Since that win it was perhaps inevitable that Parko couldn't maintain the same selfish will-to-win level of intensity. He won another CT in 2013 at Keramas and while he remained consistent with the odd flashes of brilliance a slip down the rankings was evidence of a lack of desire rather a drop off in performance. Having toyed with calling it quits since 2015 he announced his retirement this year just before the J-Bay Open. "I have no more fire or desire to want to win," he said. "I just want to surf."
Going into Hawaii a few weeks ago Parko knew the time was right, but he also knew it wasn't over just yet.
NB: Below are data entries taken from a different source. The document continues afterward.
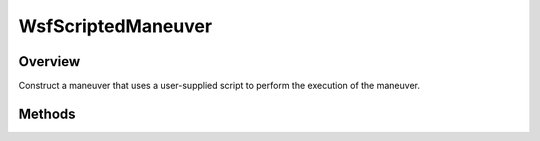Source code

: .. ****************************************************************************
.. CUI
..
.. The Advanced Framework for Simulation, Integration, and Modeling (AFSIM)
..
.. The use, dissemination or disclosure of data in this file is subject to
.. limitation or restriction. See accompanying README and LICENSE for details.
.. ****************************************************************************

WsfScriptedManeuver
-------------------

.. class:: WsfScriptedManeuver inherits WsfManeuver

Overview
========

Construct a maneuver that uses a user-supplied script to perform the execution
of the maneuver.

Methods
=======

.. method:: WsfScriptedManeuver Construct(string aScriptName)

   Construct a maneuver that uses the provided script at global context to
   perform the execution of the maneuver.

   When executed, this maneuver will call into the provided script one or more
   times, with each call providing the time of the call, and the mover to which
   the maneuver was assigned. The script should return the time of the next
   execution. If no further calls of the script are needed, it should return
   a time before the current simulation time.

   For example, the following script would produce a maneuver that will 
   print out a message once before completing:

   ::

      script double SampleManeuverScript(double aSimTime, WsfP6DOF_Mover aMover)
         writeln("Hello from a scripted maneuver!");
         return -1.0;
      end_script

      ...

      WsfScriptedManeuver mvr = WsfScriptedManeuver.Construct("SampleManeuverScript");

      ...
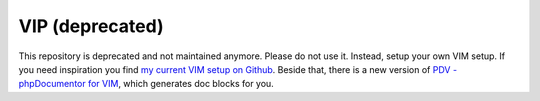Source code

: ================
VIP (deprecated)
================

This repository is deprecated and not maintained anymore. Please do not use it.
Instead, setup your own VIM setup. If you need inspiration you find `my current
VIM setup on Github`__. Beside that, there is a new version of `PDV -
phpDocumentor for VIM`__, which generates doc blocks for you.

__ https://github.com/tobyS/vip
__ https://github.com/tobyS/pdv


..
   Local Variables:
   mode: rst
   fill-column: 79
   End:
   vim: et syn=rst tw=79
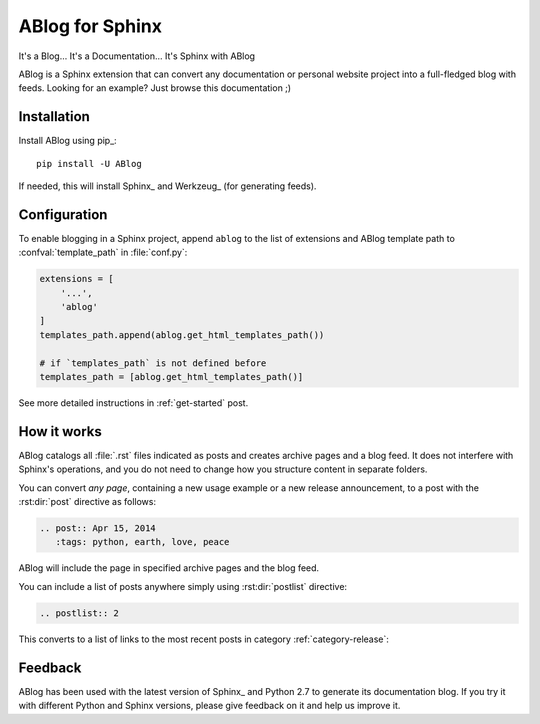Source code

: ABlog for Sphinx
================

It's a Blog... It's a Documentation... It's Sphinx with ABlog


ABlog is a Sphinx extension that can convert any documentation or personal
website project into a full-fledged blog with feeds. Looking for an example?
Just browse this documentation ;)

Installation
------------

Install ABlog using pip_::

  pip install -U ABlog

If needed, this will install Sphinx_ and Werkzeug_ (for generating feeds).


Configuration
-------------

To enable blogging in a Sphinx project, append ``ablog`` to the
list of extensions and ABlog template path to :confval:`template_path`
in :file:`conf.py`:

.. code-block:: python

  extensions = [
      '...',
      'ablog'
  ]
  templates_path.append(ablog.get_html_templates_path())

  # if `templates_path` is not defined before
  templates_path = [ablog.get_html_templates_path()]


See more detailed instructions in :ref:`get-started` post.

How it works
------------

ABlog catalogs all :file:`.rst` files indicated as posts and creates
archive pages and a blog feed. It does not interfere with Sphinx's operations,
and you do not need to change how you structure content in separate folders.

You can convert *any page*, containing a new usage example or a new release
announcement, to a post with the :rst:dir:`post` directive as follows:

.. code-block:: rst

  .. post:: Apr 15, 2014
     :tags: python, earth, love, peace

ABlog will include the page in specified archive pages and the blog feed.

You can include a list of posts anywhere simply using :rst:dir:`postlist`
directive:

.. code-block:: rst

  .. postlist:: 2

This converts to a list of links to the most recent posts in category
:ref:`category-release`:

.. postlist:: 2


Feedback
--------

ABlog has been used with the latest version of Sphinx_ and Python 2.7
to generate its documentation blog. If you try it with different
Python and Sphinx versions, please give feedback on it and help us improve it.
His win at the Hawaiian Pro proved just what surfing will be missing next year and beyond. With Sunset and Pipe remaining, he's now in pole position to add to his tally of three Vans Triple Crown Titles.
"If this is the last time I ever stand on stage, surfing has been amazing to me. I love it," he said after the win. "Next year I'll just be a surf fan like all you guys, can't wait. I'll always love surfing. It's given me everything."